The media don’t think the story is horrible enough or sexy enough to make it worth their while in publishing any details, and besides I suspect (but again have no evidence) that many clubs make it clear to the media that if an outlet should start suggesting that children are being mistreated through over training while not receiving the sort of medical attention they need for injuries, press passes will be withdrawn.
Now the issue of press passes has of late become of interest once more after the story broke in the Press Gazette (“fighting for the future of quality news media”) about a local newspaper in Tottenham that was denied a press pass by Tottenham Hotspur. Instead, the paper has been told it has to apply on a game-by-game basis. The first application made in this way was turned down.
The point here is that this is a local newspaper trying to cover its local team, but also behind this (and this is of course just my speculation) I think the clubs really don’t want smaller publications and blogs asking the questions that the big publishers have agreed never to touch.
Press Gazette further reports that when the journalist “who was hired under the Government’s Kickstart Scheme which creates new jobs for 16 to 24-year-olds”, put in a request to Tottenham he was told that because the paper “had not previously covered a certain number of games it would be denied – even though the paper had never had a football reporter before.”
There is also something rather suspicious about a club like Tottenham with a newly built ground, desperately anxious for media coverage not having built a press box big enough to incorporate its local community newspaper as well as the big media players. In fact Tottenham admitted that they give priority to “established media outlets such as the national papers.”
So now what does this have to do with the banner shown in the picture above? The answer is simple and fairly obvious. As Untold has often said, there are multiple stories that the media won’t cover about football because the clubs don’t see them as being in their interest or the interest of the game – and the journalists kowtow to these demands. Two utterly different examples come to mind at once – the way that referees vary so dramatically in terms of the number of home or away wins they oversee, and the way the clubs treat their young players (as revealed in the banner above outside the Stoke City ground).
Of course I don’t have personal evidence on this score, but if it were to be revealed that some clubs are still mistreating their young players by not giving them the correct medical treatment when injured (on the grounds that “there are plenty more where they came from”) then football does indeed have a second deep-rooted problem, different from the child sex abuse scandal, but still very damaging to the youngsters affected.
Now we don’t know about this in detail, no more than we knew about the child sex abuse scandals, until finally someone stood up and shouted. And that I guess is what the individual/s who put up the banner seen above are saying. Just as clubs didn’t protect young players from sex abuse, so they might also not be looking after them properly when they get injured.

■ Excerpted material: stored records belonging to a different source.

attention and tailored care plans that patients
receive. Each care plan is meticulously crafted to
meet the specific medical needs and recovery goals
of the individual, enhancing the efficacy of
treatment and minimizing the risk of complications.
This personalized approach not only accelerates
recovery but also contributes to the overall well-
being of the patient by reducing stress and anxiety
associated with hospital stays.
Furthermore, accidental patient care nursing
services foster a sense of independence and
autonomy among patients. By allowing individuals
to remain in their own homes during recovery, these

Now we know that Liverpool FC were banned from signing academy players and fined £100,000 for tapping up a schoolboy from Stoke. The suspicion was that there were other cases like this, but everything then went quiet. Now we have another situation being highlighted in which a young player was allegedly mistreated by a club and then abandoned. Plus the case of a major club refusing to allow a community newspaper to report from within its ground.
It really doesn’t make good reading, and I suspect that there is a lot more to come on this front. The media and the clubs want our silence, and for the most part they get it. But not always.